Economists Looking Under the Lamppost for Fiscal Doomsday
Ryan Avent:
Debt crises: On predicting fiscal doomsday | The Economist: IT SURE seems like high public debt levels ought to represent a looming economic problem…
They do--but there are other, more serious economic problems we have now, to which government deficits can be an answer.\
Ryan goes on:
Why, then, is it so difficult to demonstrate, conclusively, that they are?… A new paper illustrates the trouble economists have when they try to show that debt is scary…. David Greenlaw, James Hamilton, Peter Hooper, and Frederic Mishkin conclude that "countries with debt above 80% of GDP and persistent current-account deficits are vulnerable to a rapid fiscal deterioration as a result of… tipping-point dynamics". But their work is remarkably unpersuasive…. The regression covers 20 countries for years t = 2000 − 2011 for a total of 240 observations…. [I]f the country’s primary deficit increases by 1% of GDP (causing both gross and net debt to increase by one percentage point relative to GDP), the borrowing cost would increase by...4.5 basis points…. In choosing to study advanced economies, the authors specifically note the problem of "original sin" in studies of emerging markets—that countries which borrow in foreign currencies are subject to different debt dynamics—only to then use a sample in which most of the chosen economies are unable to print their own money. With that understood, the possibilities of spurious findings are clear…. [S]everal of the sampled economies did experience soaring debts and skyrocketing borrowing costs. Troublingly… yields reversed after the ECB effectively broke the link between banking system solvency and sovereign obligations, even though total debt stocks have continued to grow…. [T]he largest increases [in debt-to-GDP] occurred (in order) in Ireland, Greece, Spain, Japan, Portugal, Britain, and America. Yields over that time frame soared in Ireland, Greece, Spain, and Portugal, of course. But they fell, sharply, in Japan, Britain, and America. We can draw a lot of important macroeconomic lessons from the sample the authors consider, but I'm not sure that the universal danger of a debt stock above 80% of GDP is one of the top ones.

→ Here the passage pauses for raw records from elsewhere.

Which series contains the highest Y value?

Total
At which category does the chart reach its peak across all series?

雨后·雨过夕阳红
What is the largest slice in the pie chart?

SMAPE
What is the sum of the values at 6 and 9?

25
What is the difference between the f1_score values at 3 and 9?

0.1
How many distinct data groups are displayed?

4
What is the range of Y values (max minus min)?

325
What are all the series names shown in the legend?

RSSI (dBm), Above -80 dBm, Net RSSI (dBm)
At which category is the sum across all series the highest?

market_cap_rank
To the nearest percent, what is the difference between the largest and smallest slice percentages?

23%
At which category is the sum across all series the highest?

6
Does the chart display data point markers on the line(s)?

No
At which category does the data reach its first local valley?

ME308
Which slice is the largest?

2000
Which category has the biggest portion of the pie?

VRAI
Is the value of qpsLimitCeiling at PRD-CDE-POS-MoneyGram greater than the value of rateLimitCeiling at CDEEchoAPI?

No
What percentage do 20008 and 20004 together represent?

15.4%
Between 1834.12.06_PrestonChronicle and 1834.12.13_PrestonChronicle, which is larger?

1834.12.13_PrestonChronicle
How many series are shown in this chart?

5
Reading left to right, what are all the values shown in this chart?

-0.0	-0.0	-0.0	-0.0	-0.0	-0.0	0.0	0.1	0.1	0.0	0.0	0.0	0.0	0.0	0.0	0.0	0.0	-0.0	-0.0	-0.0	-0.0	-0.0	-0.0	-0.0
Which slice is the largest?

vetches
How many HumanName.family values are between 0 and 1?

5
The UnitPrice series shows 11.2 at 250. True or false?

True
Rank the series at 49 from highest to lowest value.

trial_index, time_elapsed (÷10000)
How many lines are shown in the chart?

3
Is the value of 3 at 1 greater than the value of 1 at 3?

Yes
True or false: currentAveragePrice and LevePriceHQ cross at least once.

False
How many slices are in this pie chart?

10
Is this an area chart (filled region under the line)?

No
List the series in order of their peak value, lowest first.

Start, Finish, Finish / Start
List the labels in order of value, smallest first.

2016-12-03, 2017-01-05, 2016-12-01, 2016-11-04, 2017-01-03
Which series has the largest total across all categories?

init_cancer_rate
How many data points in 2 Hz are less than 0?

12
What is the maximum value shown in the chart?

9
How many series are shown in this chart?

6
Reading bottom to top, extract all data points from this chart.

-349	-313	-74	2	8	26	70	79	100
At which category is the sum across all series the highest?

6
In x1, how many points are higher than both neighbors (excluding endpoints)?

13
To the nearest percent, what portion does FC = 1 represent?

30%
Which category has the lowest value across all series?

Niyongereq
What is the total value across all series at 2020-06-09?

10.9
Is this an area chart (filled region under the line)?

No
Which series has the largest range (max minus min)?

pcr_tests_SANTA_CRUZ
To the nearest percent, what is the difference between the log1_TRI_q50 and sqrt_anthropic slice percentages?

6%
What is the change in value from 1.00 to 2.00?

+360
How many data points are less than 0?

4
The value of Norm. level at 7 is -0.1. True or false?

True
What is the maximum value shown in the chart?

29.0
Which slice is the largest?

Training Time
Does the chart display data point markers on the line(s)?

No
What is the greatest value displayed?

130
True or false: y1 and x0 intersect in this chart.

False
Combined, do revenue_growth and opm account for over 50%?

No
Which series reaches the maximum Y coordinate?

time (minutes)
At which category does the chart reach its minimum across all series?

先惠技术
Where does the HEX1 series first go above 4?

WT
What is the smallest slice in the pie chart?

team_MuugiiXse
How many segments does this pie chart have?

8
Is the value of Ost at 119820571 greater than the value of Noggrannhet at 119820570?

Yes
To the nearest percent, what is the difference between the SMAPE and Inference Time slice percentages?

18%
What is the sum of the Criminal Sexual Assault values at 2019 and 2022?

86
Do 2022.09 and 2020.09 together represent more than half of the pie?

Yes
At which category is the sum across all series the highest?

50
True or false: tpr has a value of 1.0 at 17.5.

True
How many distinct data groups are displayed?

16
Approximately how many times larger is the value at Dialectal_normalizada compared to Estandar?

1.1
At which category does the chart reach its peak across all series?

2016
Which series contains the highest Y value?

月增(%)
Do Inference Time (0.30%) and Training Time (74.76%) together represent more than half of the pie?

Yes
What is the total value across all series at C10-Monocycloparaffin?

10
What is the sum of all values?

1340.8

That is, I think, the takeaway.
Ryan goes on:
Does that mean that Japan, Britain, and America can relax? Not necessarily…. By 2020, the government will be dealing with the substantial fiscal demands of the Boomer generation. These factors might all push rates higher than they otherwise would be, thereby worsening the long-run debt outlook and pushing America toward a tipping point. Given these threats, why aren't American yields already soaring?… [Because] there are at least as many ways a bet on an American debt crisis could go wrong as there are ways it could go right. That's not an argument for complete fiscal irresponsibility in Washington. It does suggest that issues other than long-run fiscal sustainability may deserve a higher priority at the moment. And… there are good reasons to think that markets will continue to favour American debt in the short run…. [S]hort-run austerity may be counterproductive, leading to slower growth and a more dire fiscal position. The most fiscally responsible thing to do, in the short run, is to focus on growth….
[T]his paper seems to me to be another case in which the flimsiness of the empirics are the real story. If it is this hard to come up with convincing data showing that when the typical rich country with its own currency accumulates enough debt, nasty consequences and crises ensue, then maybe we should reflect on that a bit and re-examine the stories we're trying to tell.